The front door thumped shut. Beatrice straightened up, listening.
“
Hey Bea, where are you! I’m starving!” Charlie called.
“I’m upstairs!” She called back, walking out of the bathroom. His footfalls could be heard on the stairs. “Hey honey.”
“Hey! You look comfortable, are you wearing one of my shirts?”
“Oh, I might be. I just threw something on when I got home from work. Everyone’s so stressed out at the office, it’s lovely to be home again.” She sat down on the bed and kicked her feet back and forth over the floor—that tickly feeling of the carpet fibers sliding between her toes.
“Yeah, ditto that—” Beatrice watched her husband as he took off his suit jacket and dress shoes, and put them back in their places in the closet. He then plopped down next to her on the bed, and kissed her lips. “Your hair looks different,” he said, frowning.
“How so?” It was a leading question. She didn’t want to tell him about the gray hair, she wanted him to discover it on his own.
“I don’t know, the ponytail thing is so—youthful and fresh looking.” He looked at her more closely. “Oh look there—you have one gray hair. Hold still.” Beatrice tensed her muscles and furrowed her brow as she felt him grab the hair, and pull. It detached painlessly.
“Thanks.” The wrinkles on her forehead disappeared, and she could feel the muscles in her back and shoulders relax and expand. The question of the gray area between twenty something and middle age was so easily averted by the plucking of a hair. Charlie held it out to her, now a harmless, insignificant anomaly. He grinned. She took the hair and tossed it in the sink.
“Let’s get dinner going! Aren’t you starving?”
“Always.” Beatrice bounced to her feet. Going down the stairs she was tempted to slide down the thin banister. The blinds were closed over the kitchen window. When had she done that? Charlie never bothered with the blinds, never worried about people seeing in. She hurried across the linoleum to open them. “No wonder it was so dark in here earlier—there, look at the sunset!” Sunsets were always prettier when there were clouds to be stained with color. If one looked long enough, really drank this image in, could it be burnt into memory? Impossible to turn away when faced with something beautiful.
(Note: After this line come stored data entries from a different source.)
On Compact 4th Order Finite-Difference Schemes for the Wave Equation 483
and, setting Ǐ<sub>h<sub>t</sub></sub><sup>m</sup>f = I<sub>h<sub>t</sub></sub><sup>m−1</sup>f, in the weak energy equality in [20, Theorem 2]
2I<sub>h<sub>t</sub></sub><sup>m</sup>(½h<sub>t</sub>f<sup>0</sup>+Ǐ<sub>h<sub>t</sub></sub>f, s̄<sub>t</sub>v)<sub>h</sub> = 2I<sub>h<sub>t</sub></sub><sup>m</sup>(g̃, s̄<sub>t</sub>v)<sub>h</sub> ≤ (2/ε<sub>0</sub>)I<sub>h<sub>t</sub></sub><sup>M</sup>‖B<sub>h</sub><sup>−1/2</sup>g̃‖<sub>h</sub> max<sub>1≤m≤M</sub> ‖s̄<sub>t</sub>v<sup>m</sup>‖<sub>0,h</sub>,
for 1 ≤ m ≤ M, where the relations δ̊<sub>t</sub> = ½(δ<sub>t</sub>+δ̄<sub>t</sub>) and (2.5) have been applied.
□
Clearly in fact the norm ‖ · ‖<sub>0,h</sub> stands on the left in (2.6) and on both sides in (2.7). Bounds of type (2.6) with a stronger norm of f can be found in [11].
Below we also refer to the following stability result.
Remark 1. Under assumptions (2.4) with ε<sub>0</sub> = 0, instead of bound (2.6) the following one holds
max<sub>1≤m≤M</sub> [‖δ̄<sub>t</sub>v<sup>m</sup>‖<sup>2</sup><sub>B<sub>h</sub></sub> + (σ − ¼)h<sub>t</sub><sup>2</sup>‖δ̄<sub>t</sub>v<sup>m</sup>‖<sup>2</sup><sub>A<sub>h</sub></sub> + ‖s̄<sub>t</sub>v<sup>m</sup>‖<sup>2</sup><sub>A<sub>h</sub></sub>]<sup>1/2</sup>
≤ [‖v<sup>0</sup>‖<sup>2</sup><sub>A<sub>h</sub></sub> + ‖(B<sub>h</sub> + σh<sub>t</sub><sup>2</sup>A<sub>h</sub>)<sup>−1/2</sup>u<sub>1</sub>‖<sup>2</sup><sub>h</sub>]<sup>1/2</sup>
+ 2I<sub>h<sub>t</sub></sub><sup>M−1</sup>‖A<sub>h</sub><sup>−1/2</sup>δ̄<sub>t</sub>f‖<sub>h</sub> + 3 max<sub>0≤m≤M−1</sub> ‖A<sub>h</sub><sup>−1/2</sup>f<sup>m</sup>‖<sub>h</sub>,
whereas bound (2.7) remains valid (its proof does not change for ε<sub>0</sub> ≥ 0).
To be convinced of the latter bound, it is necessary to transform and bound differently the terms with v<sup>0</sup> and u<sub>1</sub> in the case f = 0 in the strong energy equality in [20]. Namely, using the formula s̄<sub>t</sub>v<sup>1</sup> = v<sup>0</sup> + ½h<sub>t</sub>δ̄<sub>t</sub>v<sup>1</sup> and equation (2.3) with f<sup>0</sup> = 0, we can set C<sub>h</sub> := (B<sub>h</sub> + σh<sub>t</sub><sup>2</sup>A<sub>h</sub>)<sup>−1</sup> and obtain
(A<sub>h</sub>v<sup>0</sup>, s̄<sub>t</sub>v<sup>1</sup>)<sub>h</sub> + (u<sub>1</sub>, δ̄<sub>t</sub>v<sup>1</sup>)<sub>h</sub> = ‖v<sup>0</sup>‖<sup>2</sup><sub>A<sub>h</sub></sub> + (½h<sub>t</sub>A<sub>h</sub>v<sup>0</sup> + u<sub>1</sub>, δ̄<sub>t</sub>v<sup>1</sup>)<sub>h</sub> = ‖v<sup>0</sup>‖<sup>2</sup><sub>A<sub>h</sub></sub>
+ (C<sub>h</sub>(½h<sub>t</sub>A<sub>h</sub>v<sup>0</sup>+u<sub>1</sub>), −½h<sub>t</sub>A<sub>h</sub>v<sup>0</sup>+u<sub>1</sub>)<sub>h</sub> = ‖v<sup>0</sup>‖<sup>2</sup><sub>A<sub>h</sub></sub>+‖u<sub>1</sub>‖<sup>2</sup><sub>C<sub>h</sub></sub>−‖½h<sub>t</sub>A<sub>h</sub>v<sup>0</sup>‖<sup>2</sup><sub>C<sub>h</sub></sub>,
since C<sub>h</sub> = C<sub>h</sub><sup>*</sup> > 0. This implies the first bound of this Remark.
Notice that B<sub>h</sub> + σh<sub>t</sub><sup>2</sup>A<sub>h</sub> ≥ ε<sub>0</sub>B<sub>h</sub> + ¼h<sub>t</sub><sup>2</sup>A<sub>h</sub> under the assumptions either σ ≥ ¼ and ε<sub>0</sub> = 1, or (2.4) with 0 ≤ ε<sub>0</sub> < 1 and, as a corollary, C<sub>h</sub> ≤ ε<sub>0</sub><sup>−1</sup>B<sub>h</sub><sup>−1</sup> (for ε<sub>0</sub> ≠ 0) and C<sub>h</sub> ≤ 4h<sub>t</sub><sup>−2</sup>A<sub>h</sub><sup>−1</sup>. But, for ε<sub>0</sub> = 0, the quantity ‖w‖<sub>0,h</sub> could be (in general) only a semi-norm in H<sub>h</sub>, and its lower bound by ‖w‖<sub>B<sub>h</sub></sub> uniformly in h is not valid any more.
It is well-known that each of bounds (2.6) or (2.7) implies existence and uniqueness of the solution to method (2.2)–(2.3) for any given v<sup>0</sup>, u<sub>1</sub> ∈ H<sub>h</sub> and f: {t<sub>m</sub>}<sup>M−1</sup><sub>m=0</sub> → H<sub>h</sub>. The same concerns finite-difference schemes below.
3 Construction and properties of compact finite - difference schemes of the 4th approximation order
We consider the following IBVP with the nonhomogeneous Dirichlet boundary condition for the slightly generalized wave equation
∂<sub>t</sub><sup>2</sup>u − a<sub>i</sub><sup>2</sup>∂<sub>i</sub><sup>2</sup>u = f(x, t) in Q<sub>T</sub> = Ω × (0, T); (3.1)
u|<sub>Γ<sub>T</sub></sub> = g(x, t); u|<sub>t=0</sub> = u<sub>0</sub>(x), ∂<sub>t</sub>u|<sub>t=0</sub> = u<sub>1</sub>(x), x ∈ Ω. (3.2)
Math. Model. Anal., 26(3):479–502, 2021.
“Very impressive.” Charlie rubbed the back of her neck.
“Whatever we’re fixing, I’m in charge of chopping the vegetables—assuming that dinner involves veggies.” Beatrice planted herself in front of the window, and Charlie brought her onions to chop. She peeled off the papery layers—always hard to figure out where the outside stopped and the inside began. The first layer, thin and moist, came off with the crackly covering. Taking her time, she reduced the onion to a pile of semi-transparent cubes, pausing at times to watch the clouds turn from pink, to orange, to purple. Even after the rest of the sky had turned to a deep blue, the clouds seemed to retain some color. She relaxed with the sounds of the kitchen—the fridge humming, water boiling on the stove, Charlie scratching the sides of the pot with a metal spoon as he stirred pasta into the boiling water. The same sounds every night. No ruptures, no milestones, change was slow and disguised by these routines. Time would slip by, but slowly. Not everything was black or white, and everything in between was much more than just gray.